Am meisten Geld gebe ich für den Einkauf von Nahrungsmitteln aus und wenn die Kinder neue Kleidung brauchen.

In der Migros kann ich mir fast keine Früchte mehr leisten. Es ist so teuer geworden. Da wir sehr nahe an der Grenze zu Österreich wohnen, fahren wir oft über die Grenze, um dort im Hofer einzukaufen. Wir essen selten in Restaurants. Vielleicht einmal in zwei Monaten. Wir essen lieber zuhause.

Nazmije Ajeti
In der Migros kann ich mir fast keine Früchte mehr leisten. Es ist so teuer geworden.

Wie viel Geld bleibt dir am Ende des Monats übrig?

Momentan nichts.

Gibt es Dinge, die du trotzdem kaufst, obwohl es finanziell nicht reicht?

Nein, nie. Ich würde mir nie Schulden aufhalsen.

Kannst du sparen?

Nein. Wir schauen einfach, dass wir am Ende des Schuljahres für die Sommerferien in die Heimat reisen können.

Du kannst nicht sparen. Aber du spendest trotzdem?

Ich versuche, ein bis zwei Mal im Jahr zu spenden. Meistens für Waisenkinder oder verwitwete Frauen im Kosovo, die nichts haben. Jährlich ist das ungefähr ein Betrag von 300 Franken. Ich spende, weil es mir wichtig ist, diese Personen zu unterstützen. Ich bin einfach so. Ich könnte nicht nicht spenden. Natürlich fühle ich mich auch gut dadurch.

Extrahierte Angaben:
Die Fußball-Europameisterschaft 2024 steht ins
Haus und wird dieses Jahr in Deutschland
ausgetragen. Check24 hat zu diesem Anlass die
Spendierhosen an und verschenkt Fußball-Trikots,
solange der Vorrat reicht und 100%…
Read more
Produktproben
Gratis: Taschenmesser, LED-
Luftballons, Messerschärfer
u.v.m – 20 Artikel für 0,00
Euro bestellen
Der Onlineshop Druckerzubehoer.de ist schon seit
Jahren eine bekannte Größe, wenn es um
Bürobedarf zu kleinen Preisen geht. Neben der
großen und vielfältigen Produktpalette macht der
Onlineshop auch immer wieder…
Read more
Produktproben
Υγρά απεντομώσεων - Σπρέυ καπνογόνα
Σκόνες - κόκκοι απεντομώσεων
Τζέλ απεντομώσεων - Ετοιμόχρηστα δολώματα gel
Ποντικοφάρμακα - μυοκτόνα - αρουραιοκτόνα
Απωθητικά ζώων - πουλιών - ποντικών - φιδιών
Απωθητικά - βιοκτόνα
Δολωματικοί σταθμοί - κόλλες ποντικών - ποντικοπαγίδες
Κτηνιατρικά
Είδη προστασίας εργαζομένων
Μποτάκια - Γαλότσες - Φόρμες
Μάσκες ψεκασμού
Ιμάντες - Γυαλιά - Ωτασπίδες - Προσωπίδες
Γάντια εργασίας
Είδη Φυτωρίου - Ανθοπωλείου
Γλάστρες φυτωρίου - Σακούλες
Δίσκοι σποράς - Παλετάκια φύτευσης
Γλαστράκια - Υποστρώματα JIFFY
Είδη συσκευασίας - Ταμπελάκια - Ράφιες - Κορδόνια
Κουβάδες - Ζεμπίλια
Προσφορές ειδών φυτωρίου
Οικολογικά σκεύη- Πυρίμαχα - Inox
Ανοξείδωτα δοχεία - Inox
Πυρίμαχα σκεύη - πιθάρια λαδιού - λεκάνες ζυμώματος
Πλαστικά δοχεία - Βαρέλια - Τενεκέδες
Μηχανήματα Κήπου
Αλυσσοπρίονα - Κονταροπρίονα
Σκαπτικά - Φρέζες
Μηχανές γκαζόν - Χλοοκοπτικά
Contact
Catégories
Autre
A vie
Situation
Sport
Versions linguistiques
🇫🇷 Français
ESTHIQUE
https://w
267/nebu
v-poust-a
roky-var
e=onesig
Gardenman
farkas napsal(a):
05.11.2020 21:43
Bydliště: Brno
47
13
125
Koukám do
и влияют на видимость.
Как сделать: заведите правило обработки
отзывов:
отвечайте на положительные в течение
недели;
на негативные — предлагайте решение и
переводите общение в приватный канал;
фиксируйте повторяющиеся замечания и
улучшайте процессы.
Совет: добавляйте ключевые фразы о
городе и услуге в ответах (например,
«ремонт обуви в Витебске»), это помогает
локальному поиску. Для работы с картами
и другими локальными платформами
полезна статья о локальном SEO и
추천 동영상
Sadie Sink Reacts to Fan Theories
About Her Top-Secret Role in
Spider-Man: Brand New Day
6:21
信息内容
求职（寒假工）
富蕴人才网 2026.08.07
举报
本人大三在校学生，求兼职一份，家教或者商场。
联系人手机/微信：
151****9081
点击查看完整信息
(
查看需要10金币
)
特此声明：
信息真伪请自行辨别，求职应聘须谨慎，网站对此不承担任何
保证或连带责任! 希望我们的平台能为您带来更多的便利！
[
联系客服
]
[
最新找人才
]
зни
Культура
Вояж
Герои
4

Arbeitsauftrag:
Folgende Fragen anhand des Textauszugs beantworten:
1. Wofür wird laut Textauszug am meisten Geld ausgegeben?
2. Wie oft wird in Restaurants gegessen?
3. Welcher Betrag wird jährlich ungefähr gespendet?
Grundlage ist ausschließlich der Textauszug.

Erwartete Ausgabe:
1. Für den Einkauf von Nahrungsmitteln und für neue Kleidung, wenn die Kinder welche brauchen.
2. Selten, vielleicht einmal in zwei Monaten.
3. Ungefähr 300 Franken.